- _TASK_
Can you lay out every line of the listing below as a Markdown table with the columns Row and Entry, numbering the rows, skipping blank lines, and leaving the picture lines out?

- _DATA PROVIDED_
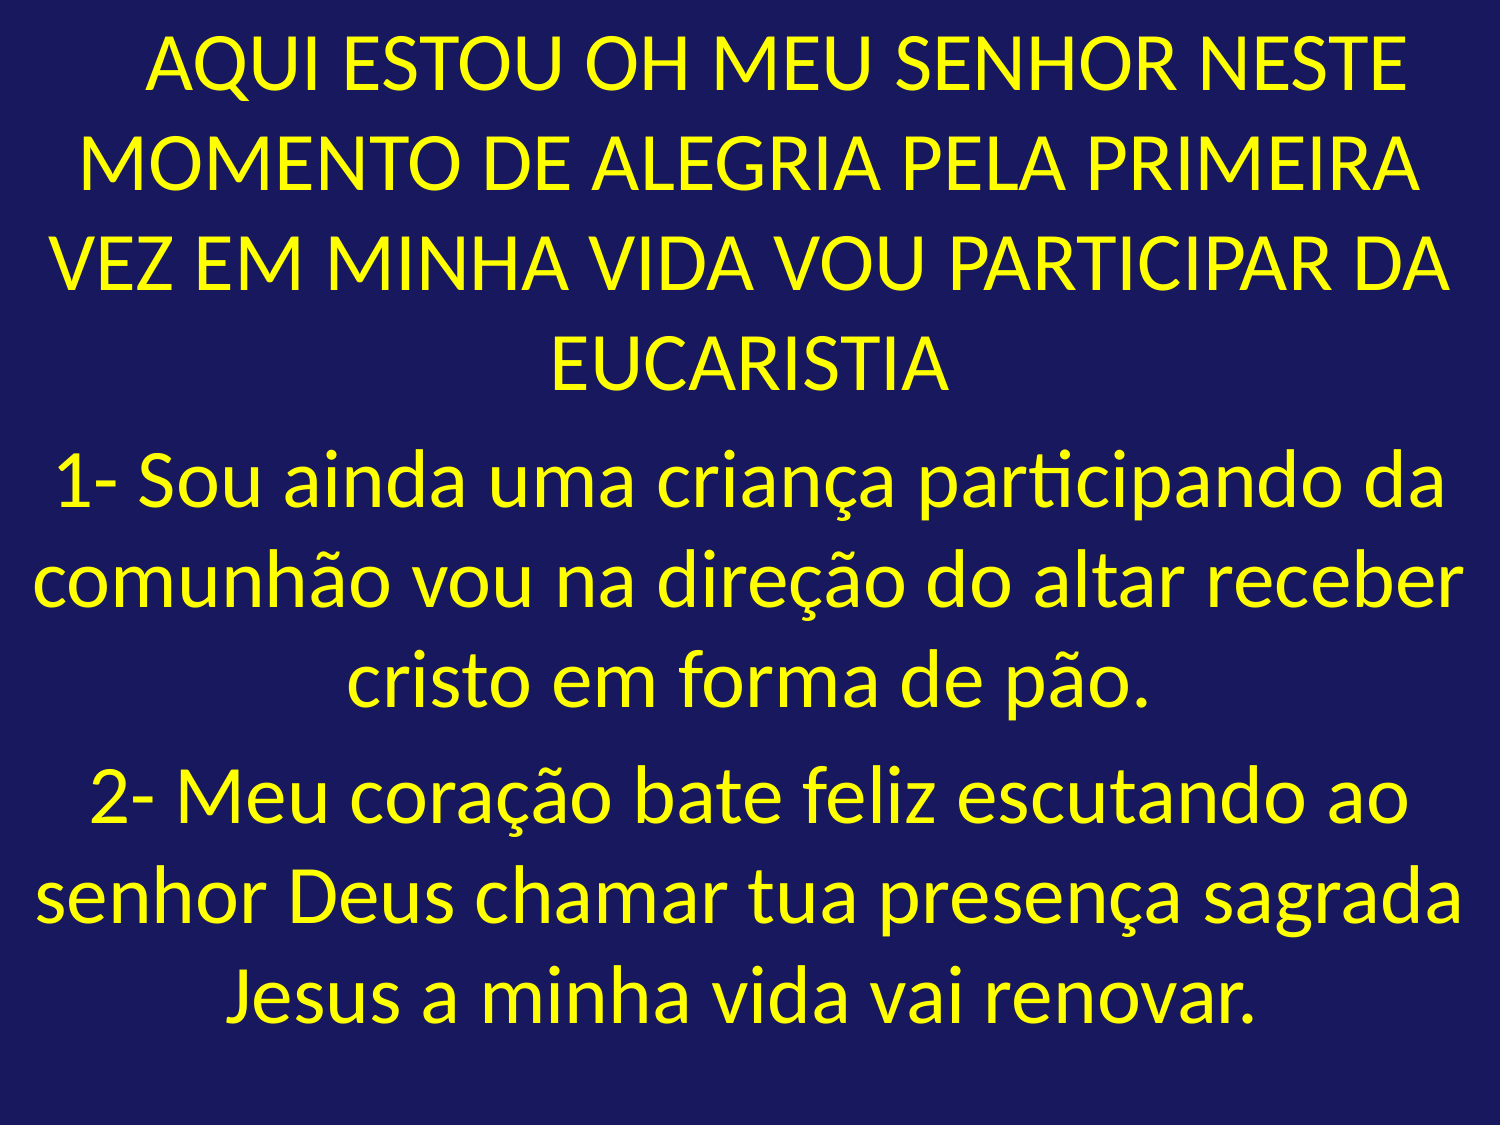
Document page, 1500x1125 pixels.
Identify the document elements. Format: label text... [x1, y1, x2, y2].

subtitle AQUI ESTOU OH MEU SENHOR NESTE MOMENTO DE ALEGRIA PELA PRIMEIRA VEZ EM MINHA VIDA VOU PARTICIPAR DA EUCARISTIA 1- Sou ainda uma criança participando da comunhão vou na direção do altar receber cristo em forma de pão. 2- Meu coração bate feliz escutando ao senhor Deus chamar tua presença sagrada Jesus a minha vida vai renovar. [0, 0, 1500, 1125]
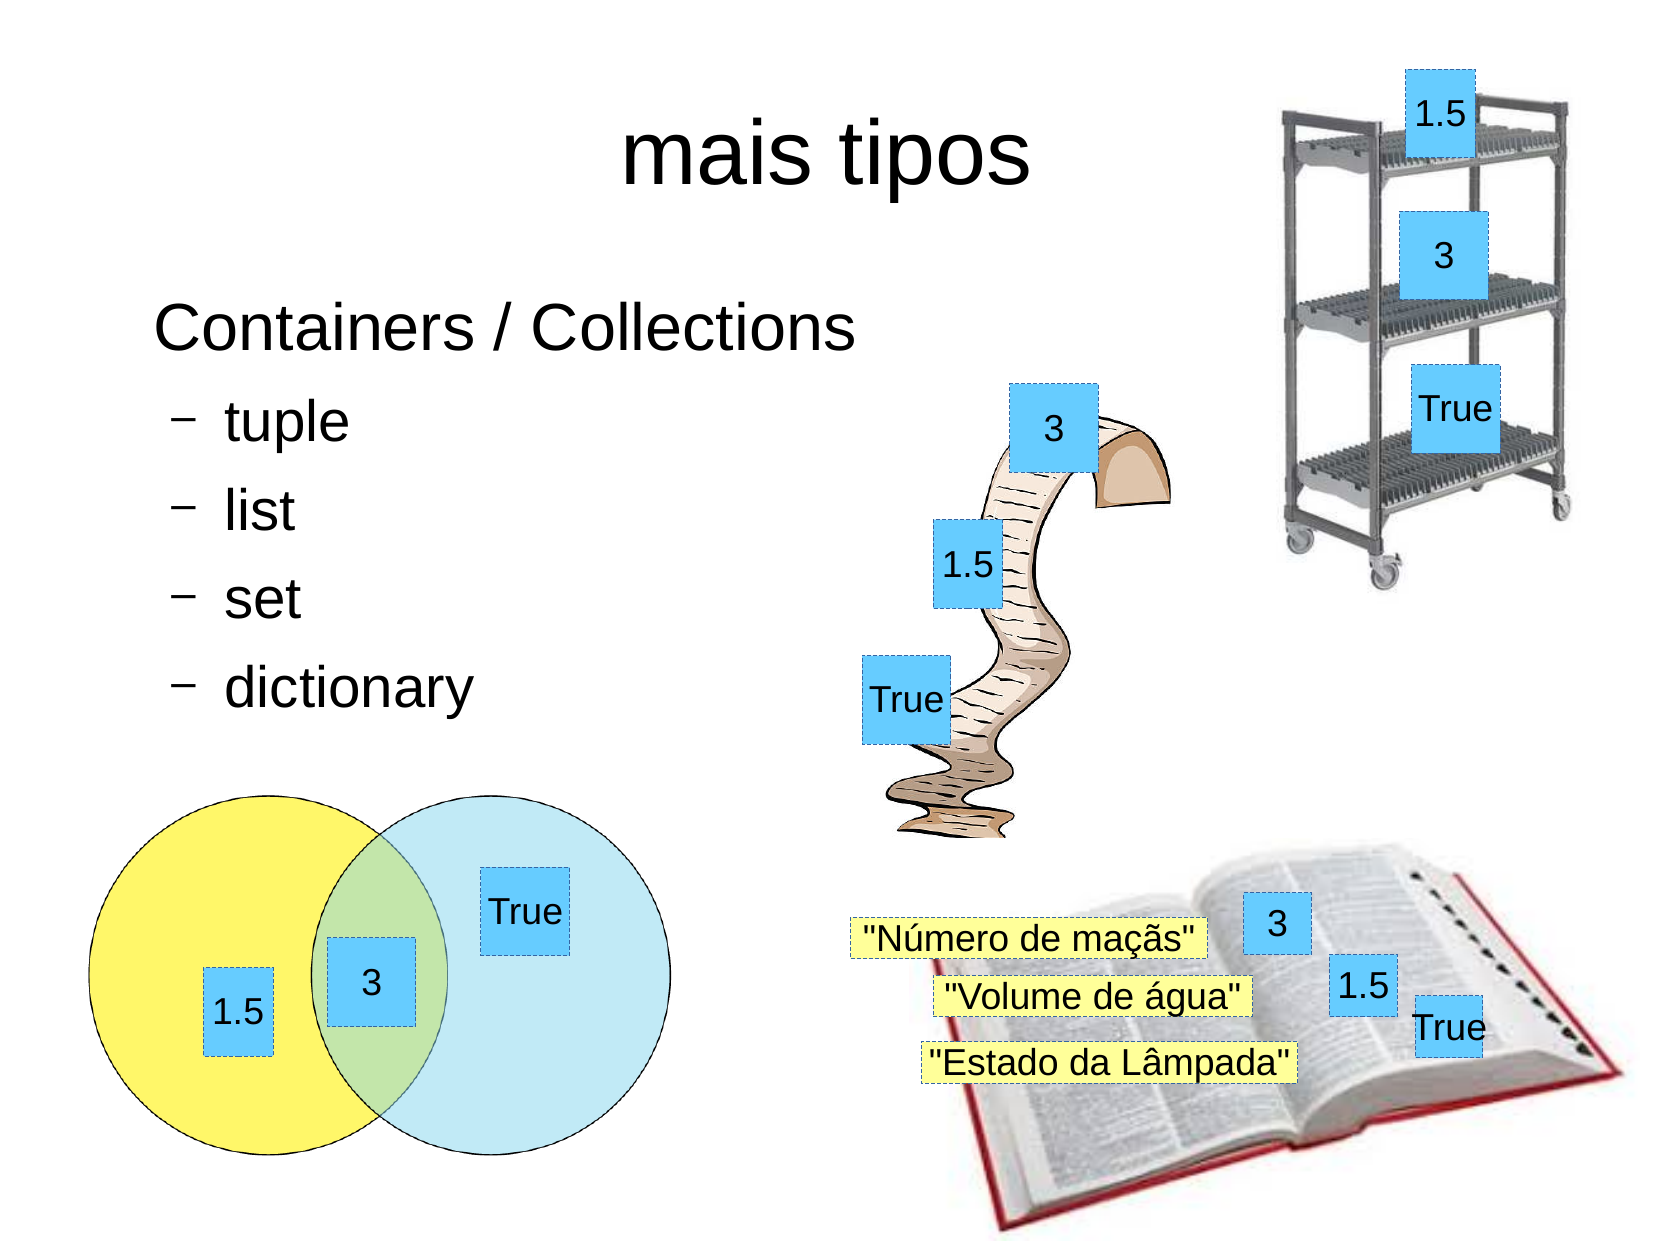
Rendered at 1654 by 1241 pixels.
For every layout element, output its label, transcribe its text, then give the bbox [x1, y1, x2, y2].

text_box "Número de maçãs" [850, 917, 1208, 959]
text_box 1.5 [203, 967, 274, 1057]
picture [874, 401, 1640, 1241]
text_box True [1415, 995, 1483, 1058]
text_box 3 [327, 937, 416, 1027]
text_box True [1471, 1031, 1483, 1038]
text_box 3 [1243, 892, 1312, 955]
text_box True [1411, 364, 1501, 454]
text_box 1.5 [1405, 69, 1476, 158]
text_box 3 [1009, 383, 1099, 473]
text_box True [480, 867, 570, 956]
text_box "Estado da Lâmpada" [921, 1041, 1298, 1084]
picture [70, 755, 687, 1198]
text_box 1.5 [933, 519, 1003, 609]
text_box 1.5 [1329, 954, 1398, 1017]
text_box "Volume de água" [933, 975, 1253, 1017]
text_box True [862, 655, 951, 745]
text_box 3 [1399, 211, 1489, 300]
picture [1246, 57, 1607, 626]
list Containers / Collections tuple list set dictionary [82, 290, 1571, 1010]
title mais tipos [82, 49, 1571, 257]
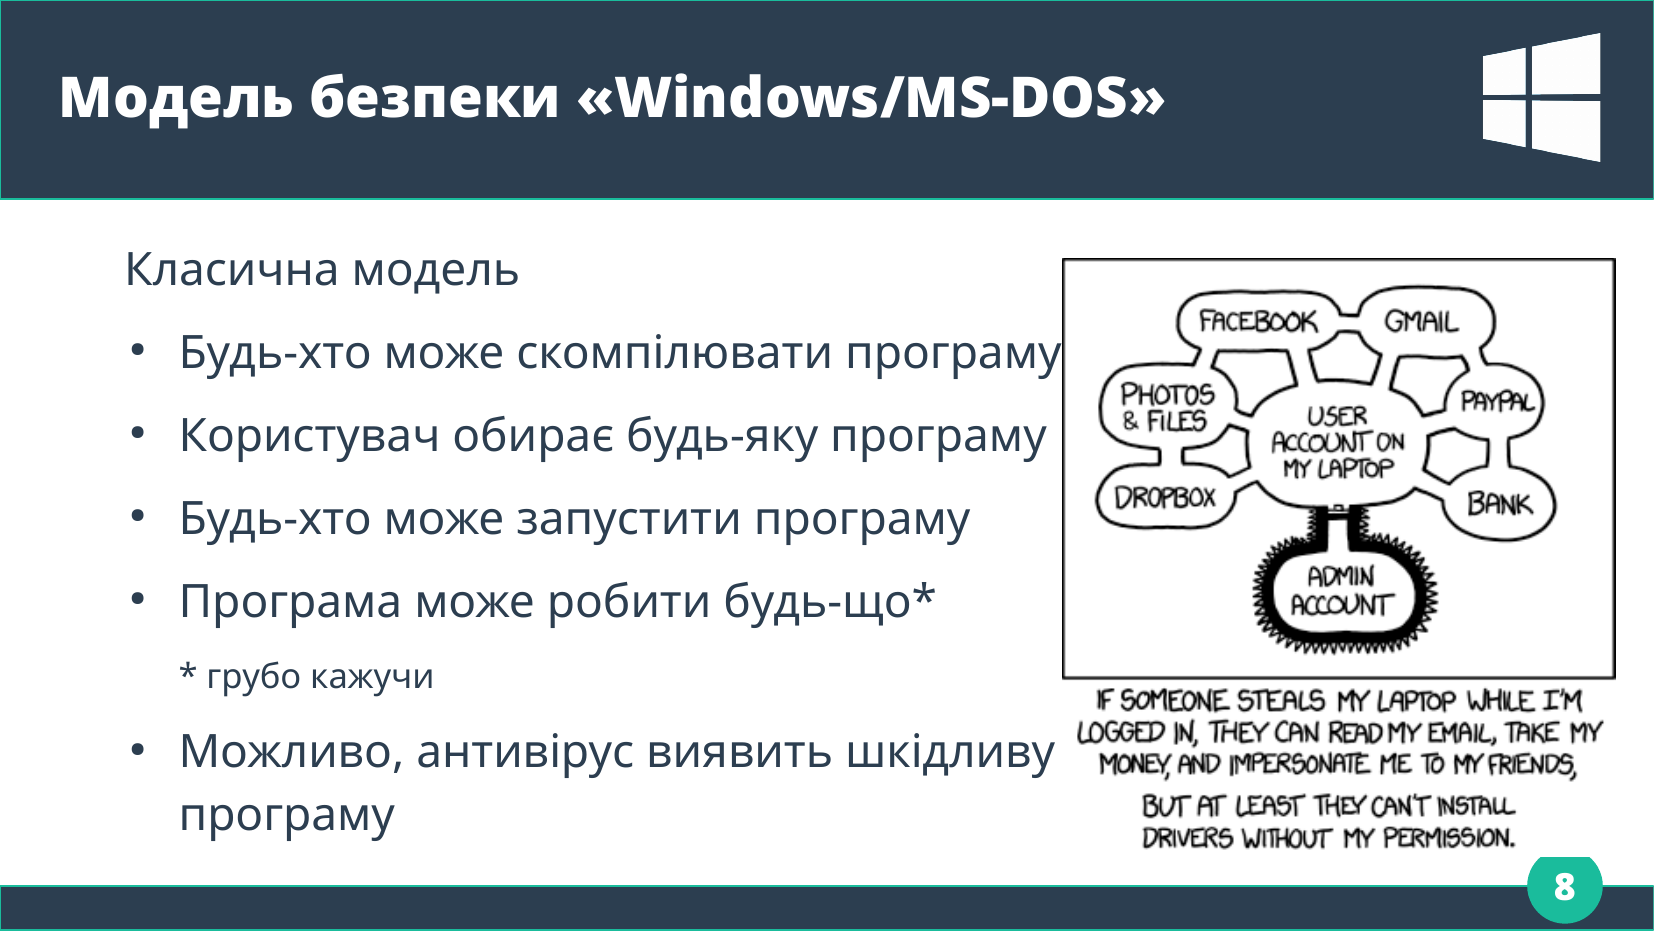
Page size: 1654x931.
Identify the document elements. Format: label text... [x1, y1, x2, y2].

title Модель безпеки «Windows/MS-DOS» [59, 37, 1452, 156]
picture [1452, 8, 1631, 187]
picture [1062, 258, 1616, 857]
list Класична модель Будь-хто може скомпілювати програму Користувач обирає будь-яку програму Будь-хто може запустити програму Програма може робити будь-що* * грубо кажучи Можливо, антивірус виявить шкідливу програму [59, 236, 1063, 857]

- _WORKED SOLUTION_
| Row | Entry |
|---|---|
| 1 | Document page, 1500x1125 pixels. |
| 2 | Identify the document elements. Format: label text... [x1, y1, x2, y2]. |
| 3 | subtitle AQUI ESTOU OH MEU SENHOR NESTE MOMENTO DE ALEGRIA PELA PRIMEIRA VEZ EM MINHA VIDA VOU PARTICIPAR DA EUCARISTIA 1- Sou ainda uma criança participando da comunhão vou na direção do altar receber cristo em forma de pão. 2- Meu coração bate feliz escutando ao senhor Deus chamar tua presença sagrada Jesus a minha vida vai renovar. [0, 0, 1500, 1125] |
| 4 | Rendered at 1654 by 1241 pixels. |
| 5 | For every layout element, output its label, transcribe its text, then give the bbox [x1, y1, x2, y2]. |
| 6 | text_box "Número de maçãs" [850, 917, 1208, 959] |
| 7 | text_box 1.5 [203, 967, 274, 1057] |
| 8 | picture [874, 401, 1640, 1241] |
| 9 | text_box True [1415, 995, 1483, 1058] |
| 10 | text_box 3 [327, 937, 416, 1027] |
| 11 | text_box True [1471, 1031, 1483, 1038] |
| 12 | text_box 3 [1243, 892, 1312, 955] |
| 13 | text_box True [1411, 364, 1501, 454] |
| 14 | text_box 1.5 [1405, 69, 1476, 158] |
| 15 | text_box 3 [1009, 383, 1099, 473] |
| 16 | text_box True [480, 867, 570, 956] |
| 17 | text_box "Estado da Lâmpada" [921, 1041, 1298, 1084] |
| 18 | picture [70, 755, 687, 1198] |
| 19 | text_box 1.5 [933, 519, 1003, 609] |
| 20 | text_box 1.5 [1329, 954, 1398, 1017] |
| 21 | text_box "Volume de água" [933, 975, 1253, 1017] |
| 22 | text_box True [862, 655, 951, 745] |
| 23 | text_box 3 [1399, 211, 1489, 300] |
| 24 | picture [1246, 57, 1607, 626] |
| 25 | list Containers / Collections tuple list set dictionary [82, 290, 1571, 1010] |
| 26 | title mais tipos [82, 49, 1571, 257] |
| 27 | Page size: 1654x931. |
| 28 | Identify the document elements. Format: label text... [x1, y1, x2, y2]. |
| 29 | title Модель безпеки «Windows/MS-DOS» [59, 37, 1452, 156] |
| 30 | picture [1452, 8, 1631, 187] |
| 31 | picture [1062, 258, 1616, 857] |
| 32 | list Класична модель Будь-хто може скомпілювати програму Користувач обирає будь-яку програму Будь-хто може запустити програму Програма може робити будь-що* * грубо кажучи Можливо, антивірус виявить шкідливу програму [59, 236, 1063, 857] |